Wetenschap7 september 1999

Militair idee groeit uit
tot net voor het volk

Door W. L. van der Staaij
Neil Armstrong is net terug van de beroemdste maanvlucht aller tijden. Meer dan een half miljoen Amerikaanse soldaten bevinden zich in Vietnam, als in Los Angeles een twintigtal geïnteresseerden toekijkt hoe twee computers dankzij een bijna 8 centimeter dikke kabel verbinding met elkaar zoeken.

De kalender vermeldt 2 september 1969. Het ARPA-net ziet het licht. Het Amerikaanse ministerie van Defensie is opgelucht. Er is eindelijk een net dat kan communiceren, ook al zou een deel ervan uitvallen. Het systeem is bovendien zo intelligent dat het dan zijn berichtjes via een alternatieve route stuurt. De angst voor een kernaanval door de Russen zit nog diep bij de Amerikanen.

Het aantal computers die verbinding met elkaar kunnen krijgen, kruipt binnen zeven maanden omhoog tot tien. In 1973 sluiten een Noorse en een Britse universiteit een computer aan op het ARPA-net. Het aantal aangesloten computers loopt op naar 23. Onderzoekers zitten niet stil en zoeken naarstig naar mogelijkheden om het ARPA-net te koppelen aan een groot aantal andere computernetwerken. Met de verdere groei van het aantal netwerken ontstaat tevens de behoefte om alles te kanaliseren. Wetenschappers richten daartoe in de VS de InterNetworking Group op. Dat zal later leiden tot de naam Internet.

Koninklijke e-mail
In de jaren zeventig ontstaan militaire en commerciële netwerken: Milnet en Telenet. De Britse vorstin Elizabeth baart in 1976 opzien door de eerste koninklijke e-mail te versturen. E-mailen is al vanaf 1972 mogelijk, maar slechts weinigen doen het.

Het zijn twee Amerikaanse studenten die de ontwikkelingen versnellen. Tom Truscott en Jim Ellis richten in 1979 Usenet op, de eerste on line-nieuwsgroepen. Op ieder moment van de dag kunnen wereldwijd mensen digitaal discussiëren over tal van onderwerpen.

Een topteam van wetenschappers onder wie Vincent Cerf en Bob Kahn stelt een programma op waarmee het ARPA-net kan communiceren met andere netwerken. Ze noemen het protocol TCP/IP. Deze algemene 'netwerktaal' wordt op nieuwjaarsdag 1983 tot standaard verheven. Internet staat voortaan in ieder woordenboek.

*UIT TE VOEREN OPDRACHTEN*.
(1) Neem uit het artikel over het ontstaan van internet letterlijk het gedeelte over vanaf "Het zijn twee" tot en met "in ieder woordenboek.".
(2) Wie verstuurde volgens het artikel over het ontstaan van internet in 1976 de eerste koninklijke e-mail?
(3) Zet het artikel over het ontstaan van internet voort na de laatste zin.

Gegevens voor de detectie van documentopmaak
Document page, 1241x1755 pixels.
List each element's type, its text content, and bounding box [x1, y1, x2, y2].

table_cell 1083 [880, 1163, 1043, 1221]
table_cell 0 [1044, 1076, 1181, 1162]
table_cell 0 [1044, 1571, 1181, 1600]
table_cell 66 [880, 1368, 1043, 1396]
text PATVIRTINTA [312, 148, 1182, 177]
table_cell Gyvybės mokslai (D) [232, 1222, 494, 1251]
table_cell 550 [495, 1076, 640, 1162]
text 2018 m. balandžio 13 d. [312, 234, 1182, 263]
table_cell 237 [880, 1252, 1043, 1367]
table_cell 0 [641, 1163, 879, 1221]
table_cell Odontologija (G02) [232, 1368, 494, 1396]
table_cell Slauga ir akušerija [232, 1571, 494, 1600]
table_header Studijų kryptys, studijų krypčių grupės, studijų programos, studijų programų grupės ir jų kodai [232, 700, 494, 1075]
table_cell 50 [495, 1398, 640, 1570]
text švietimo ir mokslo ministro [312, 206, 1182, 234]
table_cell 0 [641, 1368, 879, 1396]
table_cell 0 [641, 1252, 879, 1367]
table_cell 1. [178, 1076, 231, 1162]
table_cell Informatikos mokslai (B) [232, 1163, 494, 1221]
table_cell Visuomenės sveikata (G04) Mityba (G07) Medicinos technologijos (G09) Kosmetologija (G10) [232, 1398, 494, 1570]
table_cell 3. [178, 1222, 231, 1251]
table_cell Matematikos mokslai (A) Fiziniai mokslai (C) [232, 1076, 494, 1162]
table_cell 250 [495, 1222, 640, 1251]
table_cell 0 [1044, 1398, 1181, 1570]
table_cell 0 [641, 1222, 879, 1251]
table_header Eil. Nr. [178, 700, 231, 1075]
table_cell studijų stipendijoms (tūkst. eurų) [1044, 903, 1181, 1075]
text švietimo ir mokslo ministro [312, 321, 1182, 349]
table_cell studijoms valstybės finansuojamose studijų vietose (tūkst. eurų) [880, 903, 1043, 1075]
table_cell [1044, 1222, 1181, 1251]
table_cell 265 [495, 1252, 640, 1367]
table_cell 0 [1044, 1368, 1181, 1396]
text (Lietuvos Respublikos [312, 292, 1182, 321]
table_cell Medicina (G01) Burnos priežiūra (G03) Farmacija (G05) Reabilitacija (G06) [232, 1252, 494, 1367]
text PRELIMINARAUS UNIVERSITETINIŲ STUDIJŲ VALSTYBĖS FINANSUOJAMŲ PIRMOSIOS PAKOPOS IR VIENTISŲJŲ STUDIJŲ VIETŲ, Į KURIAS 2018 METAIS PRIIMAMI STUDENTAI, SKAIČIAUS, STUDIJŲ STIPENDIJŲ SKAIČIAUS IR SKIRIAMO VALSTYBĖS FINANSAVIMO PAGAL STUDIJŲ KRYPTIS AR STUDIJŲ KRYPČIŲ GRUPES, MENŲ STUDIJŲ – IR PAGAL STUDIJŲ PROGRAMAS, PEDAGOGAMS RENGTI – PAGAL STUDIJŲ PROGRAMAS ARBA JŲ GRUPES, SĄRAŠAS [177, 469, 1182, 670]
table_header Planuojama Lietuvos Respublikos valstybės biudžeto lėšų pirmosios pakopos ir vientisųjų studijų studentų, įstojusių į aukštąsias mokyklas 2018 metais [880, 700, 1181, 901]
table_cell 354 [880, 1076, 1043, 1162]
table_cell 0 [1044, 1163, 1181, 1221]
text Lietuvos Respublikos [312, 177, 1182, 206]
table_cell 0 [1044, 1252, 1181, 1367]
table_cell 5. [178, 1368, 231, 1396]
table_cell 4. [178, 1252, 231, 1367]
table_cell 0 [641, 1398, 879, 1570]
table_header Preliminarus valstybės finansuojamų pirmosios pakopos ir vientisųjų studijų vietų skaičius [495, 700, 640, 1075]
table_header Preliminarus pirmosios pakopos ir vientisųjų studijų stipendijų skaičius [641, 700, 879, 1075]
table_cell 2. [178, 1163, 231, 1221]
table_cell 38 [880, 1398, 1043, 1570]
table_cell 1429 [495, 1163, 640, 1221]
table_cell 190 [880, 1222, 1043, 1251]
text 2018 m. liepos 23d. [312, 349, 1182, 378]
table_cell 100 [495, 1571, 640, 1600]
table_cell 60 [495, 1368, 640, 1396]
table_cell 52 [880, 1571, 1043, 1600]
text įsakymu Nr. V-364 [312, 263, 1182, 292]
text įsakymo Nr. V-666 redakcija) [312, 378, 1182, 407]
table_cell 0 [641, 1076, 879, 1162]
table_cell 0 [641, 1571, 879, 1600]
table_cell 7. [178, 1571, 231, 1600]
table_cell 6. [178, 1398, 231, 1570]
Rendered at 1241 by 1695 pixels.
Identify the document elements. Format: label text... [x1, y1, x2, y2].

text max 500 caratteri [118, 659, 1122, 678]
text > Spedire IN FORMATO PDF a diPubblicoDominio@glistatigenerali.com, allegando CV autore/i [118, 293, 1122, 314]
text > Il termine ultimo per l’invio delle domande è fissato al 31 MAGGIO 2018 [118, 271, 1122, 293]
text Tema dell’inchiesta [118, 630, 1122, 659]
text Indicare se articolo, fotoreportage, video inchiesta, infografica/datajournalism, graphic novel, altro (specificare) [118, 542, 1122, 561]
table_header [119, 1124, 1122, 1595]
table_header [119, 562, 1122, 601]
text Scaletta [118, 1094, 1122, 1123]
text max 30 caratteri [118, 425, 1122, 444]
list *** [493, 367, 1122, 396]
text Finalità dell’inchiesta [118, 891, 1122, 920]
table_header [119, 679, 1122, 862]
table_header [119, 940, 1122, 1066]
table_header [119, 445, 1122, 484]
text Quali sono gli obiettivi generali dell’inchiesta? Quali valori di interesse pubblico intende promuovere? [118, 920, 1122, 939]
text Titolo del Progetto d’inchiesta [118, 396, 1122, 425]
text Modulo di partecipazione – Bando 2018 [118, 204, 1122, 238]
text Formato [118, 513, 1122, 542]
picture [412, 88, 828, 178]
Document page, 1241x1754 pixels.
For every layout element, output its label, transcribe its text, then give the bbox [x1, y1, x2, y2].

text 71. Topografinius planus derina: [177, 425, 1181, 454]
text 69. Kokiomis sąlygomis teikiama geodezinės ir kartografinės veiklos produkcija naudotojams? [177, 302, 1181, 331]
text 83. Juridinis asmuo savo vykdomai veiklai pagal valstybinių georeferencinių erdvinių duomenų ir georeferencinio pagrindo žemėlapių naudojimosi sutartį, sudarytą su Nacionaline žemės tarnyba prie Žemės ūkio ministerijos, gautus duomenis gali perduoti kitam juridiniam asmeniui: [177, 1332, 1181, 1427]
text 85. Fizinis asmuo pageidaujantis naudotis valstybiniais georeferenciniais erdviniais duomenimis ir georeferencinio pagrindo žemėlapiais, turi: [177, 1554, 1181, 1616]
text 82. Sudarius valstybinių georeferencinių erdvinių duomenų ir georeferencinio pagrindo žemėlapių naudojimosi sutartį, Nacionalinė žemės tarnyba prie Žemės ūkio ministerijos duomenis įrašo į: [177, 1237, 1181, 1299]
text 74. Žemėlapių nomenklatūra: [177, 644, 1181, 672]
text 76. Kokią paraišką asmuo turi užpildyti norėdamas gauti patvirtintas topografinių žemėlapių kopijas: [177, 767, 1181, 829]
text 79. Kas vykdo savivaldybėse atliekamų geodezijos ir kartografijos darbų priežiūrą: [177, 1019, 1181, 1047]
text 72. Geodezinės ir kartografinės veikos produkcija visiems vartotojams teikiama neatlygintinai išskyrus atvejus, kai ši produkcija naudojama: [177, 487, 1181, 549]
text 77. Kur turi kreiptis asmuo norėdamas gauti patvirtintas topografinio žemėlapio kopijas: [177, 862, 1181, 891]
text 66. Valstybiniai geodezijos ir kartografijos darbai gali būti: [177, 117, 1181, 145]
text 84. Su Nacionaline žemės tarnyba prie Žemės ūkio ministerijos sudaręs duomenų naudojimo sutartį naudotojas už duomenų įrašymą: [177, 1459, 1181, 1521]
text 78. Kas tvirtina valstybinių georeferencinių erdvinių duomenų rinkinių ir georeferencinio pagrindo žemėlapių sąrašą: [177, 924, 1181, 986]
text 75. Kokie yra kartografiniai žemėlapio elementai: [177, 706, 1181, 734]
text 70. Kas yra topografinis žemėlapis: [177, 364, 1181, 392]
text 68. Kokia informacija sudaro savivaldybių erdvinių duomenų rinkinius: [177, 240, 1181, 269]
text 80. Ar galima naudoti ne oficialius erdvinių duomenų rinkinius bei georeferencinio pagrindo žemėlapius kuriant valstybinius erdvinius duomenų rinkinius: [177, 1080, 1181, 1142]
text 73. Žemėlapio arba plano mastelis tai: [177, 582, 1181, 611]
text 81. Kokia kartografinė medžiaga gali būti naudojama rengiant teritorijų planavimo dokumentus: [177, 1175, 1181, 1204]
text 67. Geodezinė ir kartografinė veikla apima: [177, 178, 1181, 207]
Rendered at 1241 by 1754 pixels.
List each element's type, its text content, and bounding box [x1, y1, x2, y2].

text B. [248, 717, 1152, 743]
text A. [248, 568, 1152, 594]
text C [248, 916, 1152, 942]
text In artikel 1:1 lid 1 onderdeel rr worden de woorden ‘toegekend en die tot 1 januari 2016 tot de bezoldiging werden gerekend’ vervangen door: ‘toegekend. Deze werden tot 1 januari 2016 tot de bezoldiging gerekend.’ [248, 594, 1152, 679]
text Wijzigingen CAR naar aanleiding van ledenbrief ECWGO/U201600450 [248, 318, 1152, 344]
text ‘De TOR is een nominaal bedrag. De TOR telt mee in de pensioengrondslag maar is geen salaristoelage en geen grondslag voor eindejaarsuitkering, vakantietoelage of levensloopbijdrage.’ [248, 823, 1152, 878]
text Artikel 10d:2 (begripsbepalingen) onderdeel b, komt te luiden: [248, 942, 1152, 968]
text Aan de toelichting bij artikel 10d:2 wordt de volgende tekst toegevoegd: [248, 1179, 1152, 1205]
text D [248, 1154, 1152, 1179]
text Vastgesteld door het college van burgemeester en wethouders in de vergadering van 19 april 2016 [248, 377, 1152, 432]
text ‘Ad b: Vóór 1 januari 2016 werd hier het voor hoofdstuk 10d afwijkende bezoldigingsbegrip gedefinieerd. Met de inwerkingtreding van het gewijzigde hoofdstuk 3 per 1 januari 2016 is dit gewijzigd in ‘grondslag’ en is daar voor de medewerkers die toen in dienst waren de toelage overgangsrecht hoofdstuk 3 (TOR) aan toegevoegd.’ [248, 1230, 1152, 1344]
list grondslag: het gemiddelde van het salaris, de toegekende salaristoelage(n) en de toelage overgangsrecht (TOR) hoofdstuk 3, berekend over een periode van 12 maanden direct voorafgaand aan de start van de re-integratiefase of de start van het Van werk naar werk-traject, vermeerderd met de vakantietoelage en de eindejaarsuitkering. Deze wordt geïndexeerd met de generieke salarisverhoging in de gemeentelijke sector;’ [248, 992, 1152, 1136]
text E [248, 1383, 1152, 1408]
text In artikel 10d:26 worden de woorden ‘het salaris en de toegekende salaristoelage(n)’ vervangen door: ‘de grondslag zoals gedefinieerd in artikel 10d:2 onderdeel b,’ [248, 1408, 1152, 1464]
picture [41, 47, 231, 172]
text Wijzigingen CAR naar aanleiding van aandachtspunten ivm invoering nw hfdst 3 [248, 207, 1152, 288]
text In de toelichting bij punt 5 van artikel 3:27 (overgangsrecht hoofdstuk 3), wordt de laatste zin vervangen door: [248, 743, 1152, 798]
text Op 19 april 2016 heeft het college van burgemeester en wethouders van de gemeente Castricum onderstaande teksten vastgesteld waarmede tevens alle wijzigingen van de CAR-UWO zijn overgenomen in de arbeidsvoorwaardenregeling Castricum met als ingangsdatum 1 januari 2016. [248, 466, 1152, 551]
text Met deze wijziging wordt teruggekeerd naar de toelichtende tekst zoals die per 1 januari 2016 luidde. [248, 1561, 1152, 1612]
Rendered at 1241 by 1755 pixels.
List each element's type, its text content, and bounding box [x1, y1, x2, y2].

*ANTWOORDEN OPDRACHTEN*.
(1)
Het zijn twee Amerikaanse studenten die de ontwikkelingen versnellen. Tom Truscott en Jim Ellis richten in 1979 Usenet op, de eerste on line-nieuwsgroepen. Op ieder moment van de dag kunnen wereldwijd mensen digitaal discussiëren over tal van onderwerpen.

Een topteam van wetenschappers onder wie Vincent Cerf en Bob Kahn stelt een programma op waarmee het ARPA-net kan communiceren met andere netwerken. Ze noemen het protocol TCP/IP. Deze algemene 'netwerktaal' wordt op nieuwjaarsdag 1983 tot standaard verheven. Internet staat voortaan in ieder woordenboek.

(2) De Britse vorstin Elizabeth.

(3)
Een Amerikaanse universiteit sticht midden jaren tachtig Freenet. Internet-toegang is niet langer alleen mogelijk voor wetenschappers, maar staat ook open voor het publiek. Het aantal aansluitingen op Internet stijgt dan ook fors. Zijn in 1987 10.000 aansluitingen op Internet geregistreerd, nog geen jaar later verzesvoudigt dat aantal. De keerzijde van de medaille wordt pijnlijk duidelijk. De groeiende bezorgdheid over privacy en veiligheid op het net is niet ongegrond. Een computervirus legt eentiende van alle aangesloten computers plat.

Rijp
Desondanks taant de populariteit van Internet niet. Als in 1989 het 'verouderde' ARPA-net verdwijnt, telt Internet 100.000 aangesloten computers, de zogenaamde hosts. Dat aantal groeit verder dankzij ”hypertext”, een uitvinding in 1991 van Tim Berners-Lee. Via deze 'programmeertaal' HTML wordt het heel eenvoudig om teksten geschikt te maken voor publicatie op Internet. Zijn droom van een ”World Wide Web” wordt werkelijkheid. Dankzij deze toepassing kunnen Internet-gebruikers hun weg op het net eenvoudig zoeken. Als in 1993 ook Mosaic, de eerste web-browser, op de markt komt, stijgt het aantal hosts opzienbarend. Internet is nu rijp voor het grote publiek.

Aan het eind van de twintigste eeuw is een militair idee uitgegroeid tot een fenomeen van ongekende omvang. In meer dan 150 landen kijken zo'n 165 miljoen internetters niet meer op van doktersrecepten, routebeschrijvingen, handelen en winkelen via Internet.